Task instructions
A: Set down the passage of the interview summary between "A prior spiritual" and "parented her children.", inclusive, with no changes.
B: According to the interview summary, how long did Elizabeth G. Krohn's experience in heaven last?
**** Study text ****
In this jaw-dropping new interview, Elizabeth G. Krohn (author, Changed in a Flash and Eyewitness to the Afterlife) details her near-death experience after being struck by lightning, her 2-week experience in heaven, and the newfound knowledge and abilities she returned with.

 

A prior spiritual skeptic, Elizabeth provides visceral descriptions of the sights and sounds of the afterlife and its nonlinear nature, and discusses making the difficult decision to leave her “home” in heaven and return to the cloudiness and uncertainty of earth.

 

She explains why she thinks everyone’s experience of heaven is different, what changed about how she saw the world after her experience, how she revealed the unexplainable occurrence to her friends and family, and even how it changed the way she parented her children.
**** Record set ****
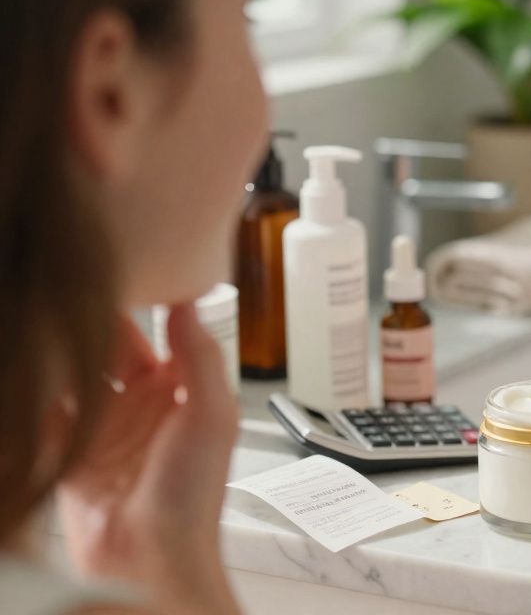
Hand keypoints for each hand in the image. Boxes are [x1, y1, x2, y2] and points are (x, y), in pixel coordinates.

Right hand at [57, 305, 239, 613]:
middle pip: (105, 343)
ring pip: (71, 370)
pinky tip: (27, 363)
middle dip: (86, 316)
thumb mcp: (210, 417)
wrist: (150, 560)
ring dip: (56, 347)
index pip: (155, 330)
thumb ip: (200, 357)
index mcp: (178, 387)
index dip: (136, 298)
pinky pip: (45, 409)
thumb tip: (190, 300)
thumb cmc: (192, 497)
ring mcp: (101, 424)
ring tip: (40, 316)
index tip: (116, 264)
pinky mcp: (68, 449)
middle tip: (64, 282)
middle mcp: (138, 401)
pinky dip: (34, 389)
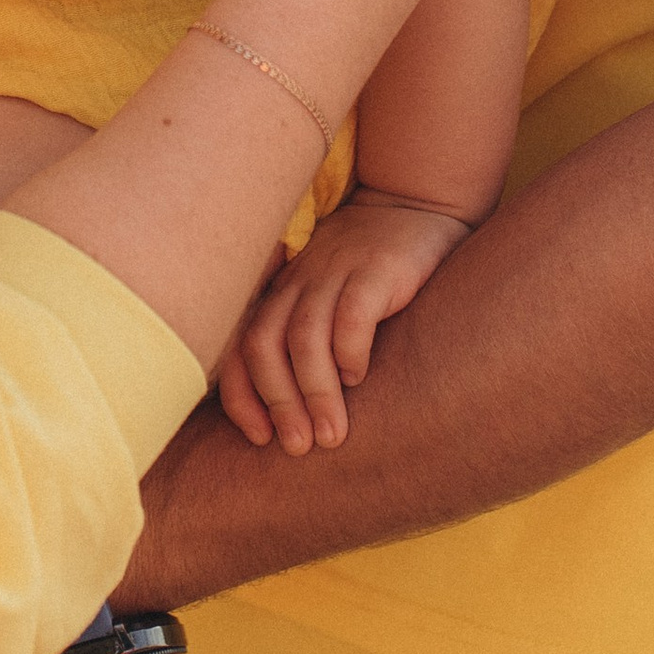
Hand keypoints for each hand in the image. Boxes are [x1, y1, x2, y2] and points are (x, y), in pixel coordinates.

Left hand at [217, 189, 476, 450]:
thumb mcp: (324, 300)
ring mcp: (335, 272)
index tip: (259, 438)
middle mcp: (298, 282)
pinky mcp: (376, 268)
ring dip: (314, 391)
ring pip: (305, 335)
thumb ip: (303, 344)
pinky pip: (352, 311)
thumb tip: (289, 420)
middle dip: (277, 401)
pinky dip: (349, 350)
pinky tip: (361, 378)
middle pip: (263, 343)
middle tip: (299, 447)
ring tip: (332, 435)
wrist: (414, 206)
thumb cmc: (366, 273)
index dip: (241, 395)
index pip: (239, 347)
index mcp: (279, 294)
****
**** Record set ****
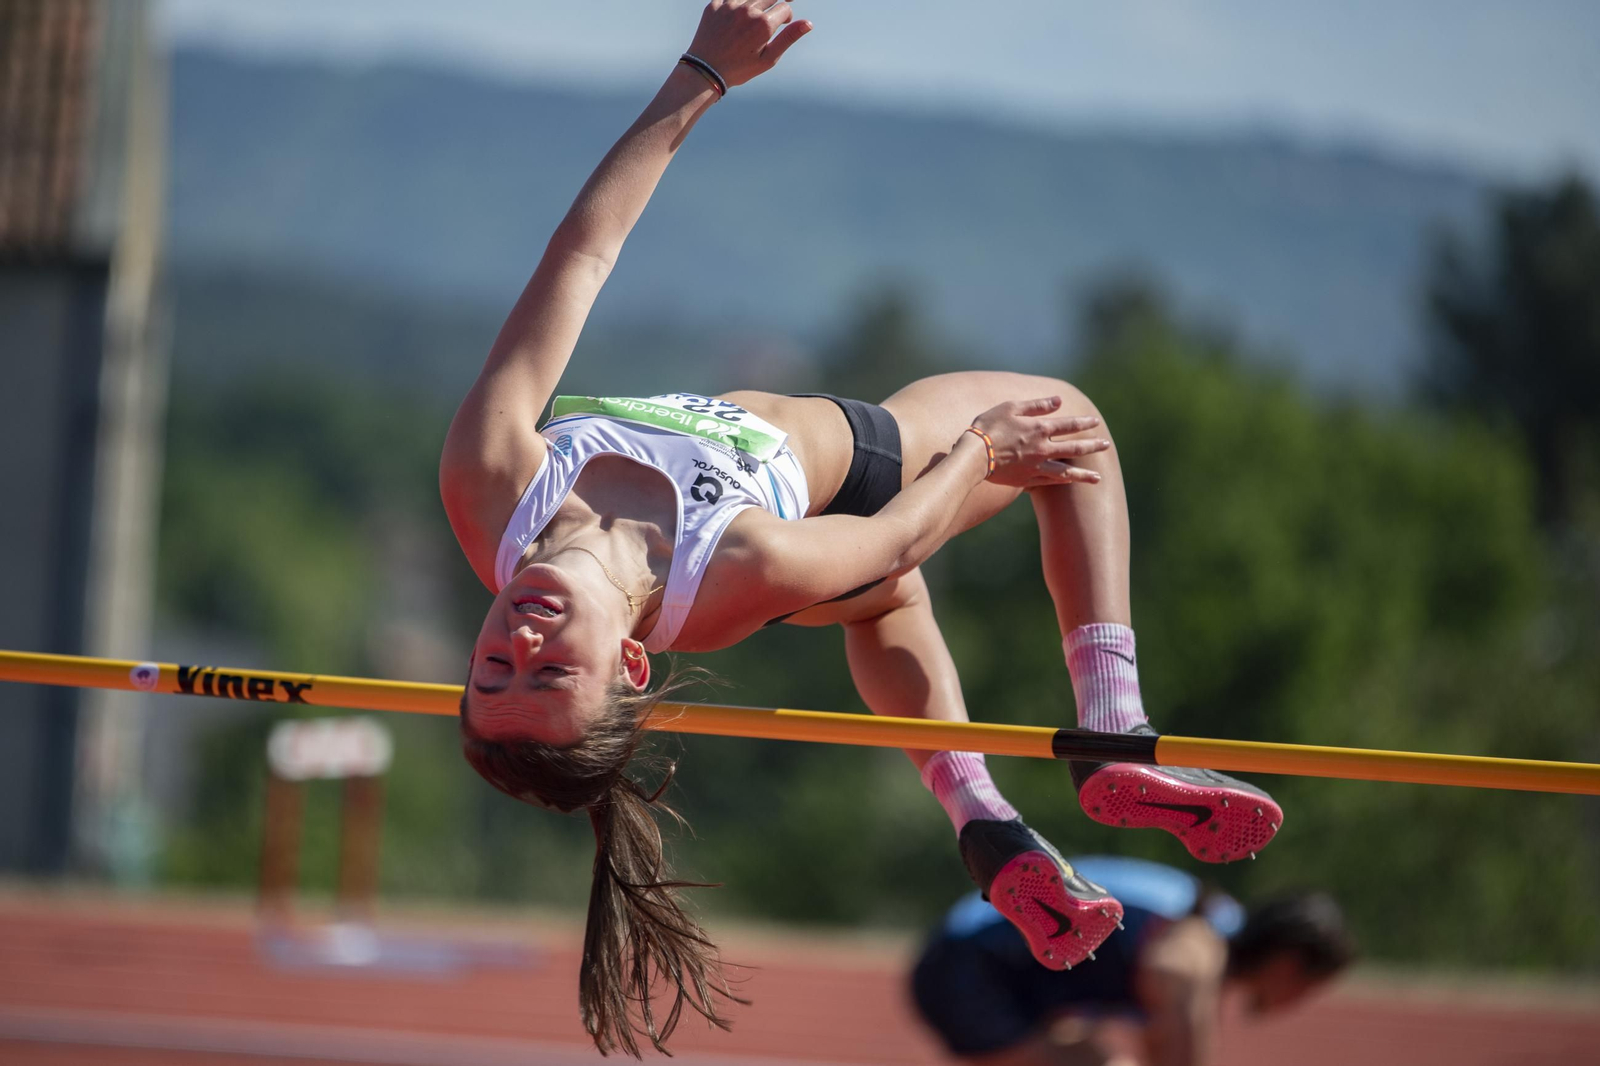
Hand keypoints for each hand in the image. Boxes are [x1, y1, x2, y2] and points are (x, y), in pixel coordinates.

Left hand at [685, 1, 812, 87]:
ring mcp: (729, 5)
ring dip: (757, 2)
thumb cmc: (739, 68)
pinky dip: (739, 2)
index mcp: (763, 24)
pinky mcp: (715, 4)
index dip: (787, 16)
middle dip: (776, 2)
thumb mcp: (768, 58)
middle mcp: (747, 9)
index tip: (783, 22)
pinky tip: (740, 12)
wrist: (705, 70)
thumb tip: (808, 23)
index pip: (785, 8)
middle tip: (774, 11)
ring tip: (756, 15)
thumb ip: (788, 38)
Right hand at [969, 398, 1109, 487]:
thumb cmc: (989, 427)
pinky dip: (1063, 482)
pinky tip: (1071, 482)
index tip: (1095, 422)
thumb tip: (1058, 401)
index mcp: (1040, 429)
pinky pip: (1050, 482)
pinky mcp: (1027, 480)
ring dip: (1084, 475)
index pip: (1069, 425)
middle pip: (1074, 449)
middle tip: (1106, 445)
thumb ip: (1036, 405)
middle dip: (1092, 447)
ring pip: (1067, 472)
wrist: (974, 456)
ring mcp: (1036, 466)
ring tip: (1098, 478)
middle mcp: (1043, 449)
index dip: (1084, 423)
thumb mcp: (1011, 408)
****
Solutions to the problems
A:
A prior spiritual skeptic, Elizabeth provides visceral descriptions of the sights and sounds of the afterlife and its nonlinear nature, and discusses making the difficult decision to leave her “home” in heaven and return to the cloudiness and uncertainty of earth.

 

She explains why she thinks everyone’s experience of heaven is different, what changed about how she saw the world after her experience, how she revealed the unexplainable occurrence to her friends and family, and even how it changed the way she parented her children.

B: Two weeks.